Facebook Plugin Did Not Violate GameStop's Privacy Policy: Eighth Circuit | Practical Law

Facebook Plugin Did Not Violate GameStop's Privacy Policy: Eighth Circuit | Practical Law

In Carlsen v. GameStop, Inc., the US Court of Appeals for the Eighth Circuit affirmed the district court's dismissal of Carlsen's claims that GameStop, Inc. violated its own privacy policy by sharing Carlsen's Facebook ID and browsing information with Facebook.

Facebook Plugin Did Not Violate GameStop's Privacy Policy: Eighth Circuit

Practical Law Legal Update w-003-1249 (Approx. 4 pages)

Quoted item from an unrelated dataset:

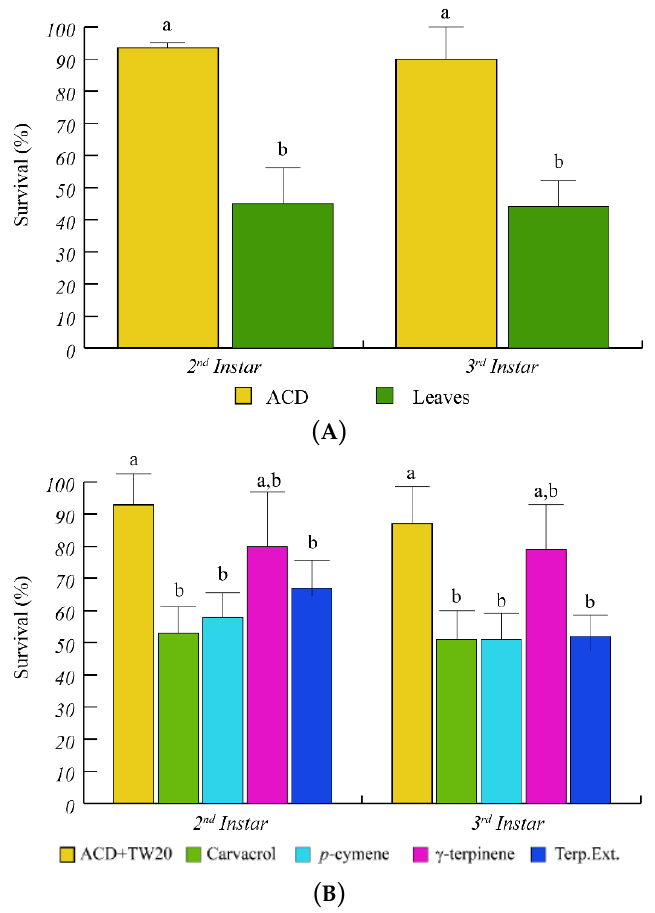
Figure 2. Percentage of S. littoralis survival upon feeding on O. vulgare leaves and terpenoids. ( A ) Comparison of S. littoralis survival upon feeding on artificial diet (ACD) or O. vulgare leaves. ( B ) Effect of terpenes extracted from O. vulgare leaves and of some O. vulgare monoterpenes on S. littoralis survival. ACD + Tween 20 was used as control. Bars indicate standard deviation. Different letters indicate significant ( p < 0.05) differences.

Facebook Plugin Did Not Violate GameStop's Privacy Policy: Eighth Circuit

by Practical Law Intellectual Property & Technology
Published on 18 Aug 2016USA (National/Federal)
In Carlsen v. GameStop, Inc., the US Court of Appeals for the Eighth Circuit affirmed the district court's dismissal of Carlsen's claims that GameStop, Inc. violated its own privacy policy by sharing Carlsen's Facebook ID and browsing information with Facebook.
On August 16, 2016, the US Court of Appeals for the Eighth Circuit issued an opinion in Carlsen v. GameStop, Inc., affirming the US District Court for the District of Minnesota's dismissal of Carlsen's claims that GameStop, Inc. breached its own privacy policy by sharing Carlsen's personal information with Facebook through a Facebook Software Development Kit (SDK) ( (8th Cir. Aug 16, 2016)).
On behalf of himself and other similarly situated people, Matthew Carlsen filed suit against GameStop for breach of contract and other causes of action, based on GameStop's alleged disclosure of their personal information to a third party in violation of GameStop's stated privacy policy terms. In particular, Carlsen alleged the following facts:
  • Carlsen purchased a one-year subscription to GameStop's magazine, which included online access to digital and enhanced content. The online subscription's terms of service included a privacy policy stating that the service would not share personal information with anyone.
  • GameStop installed the Facebook SDK on the online magazine's website, which allowed its subscribers to log in with their Facebook account credentials and use the website's Facebook "Like," "Share," and "Comment" functions.
  • The Facebook SDK transmitted the unique Facebook ID and browsing history of logged-in Facebook users back to Facebook.
The district court granted GameStop's motion to dismiss for lack of subject matter jurisdiction, finding that Carlsen lacked standing and did not adequately allege an injury-in-fact.
On appeal, the Eighth Circuit considered the subject matter jurisdiction issue de novo. While it disagreed with the district court's standing decision, it ultimately upheld the dismissal on the grounds that Carlsen's pled facts failed to properly state a claim.
The court reasoned that while GameStop's privacy policy promised not to disclose personal information, the policy's definition of that term did not include a user's Facebook ID and browser history. Those items did not appear in the policy's non-exclusive list of details considered personal information, such as name, address, or credit card information, and were not similar to those listed items. The personal information definition also limited it to items that were both:
  • Specifically solicited by GameStop.
  • Voluntarily provided by the user.
The court further noted that the policy:
  • Stated that it did not extend to other websites, which may link to or from GameStop's site.
  • Urged users to read these third-party websites' privacy policies.
The court found that, as a third-party service, GameStop's privacy notice excluded Facebook's social media plug-in from the policy's protection against personal information sharing. Accordingly, the court declined to find that GameStop breached any privacy protections promised by its privacy policy.
Circuit Judge Beam concurred in the court's holding, but disagreed on the reasoning. His dissent argued that the district court correctly found that Carlsen lacked standing and should be affirmed on that ground, without considering whether Carlsen properly stated a claim.
The Eight Circuit's decision reminds businesses that clearly drafted privacy policy scopes and definitions, particularly around any website plug-ins or features operated by third-parties, remain important tools for managing and mitigating privacy-related business risks. Businesses should routinely review their website privacy notices and ensure the disclosures and caveats reflect the website's current features.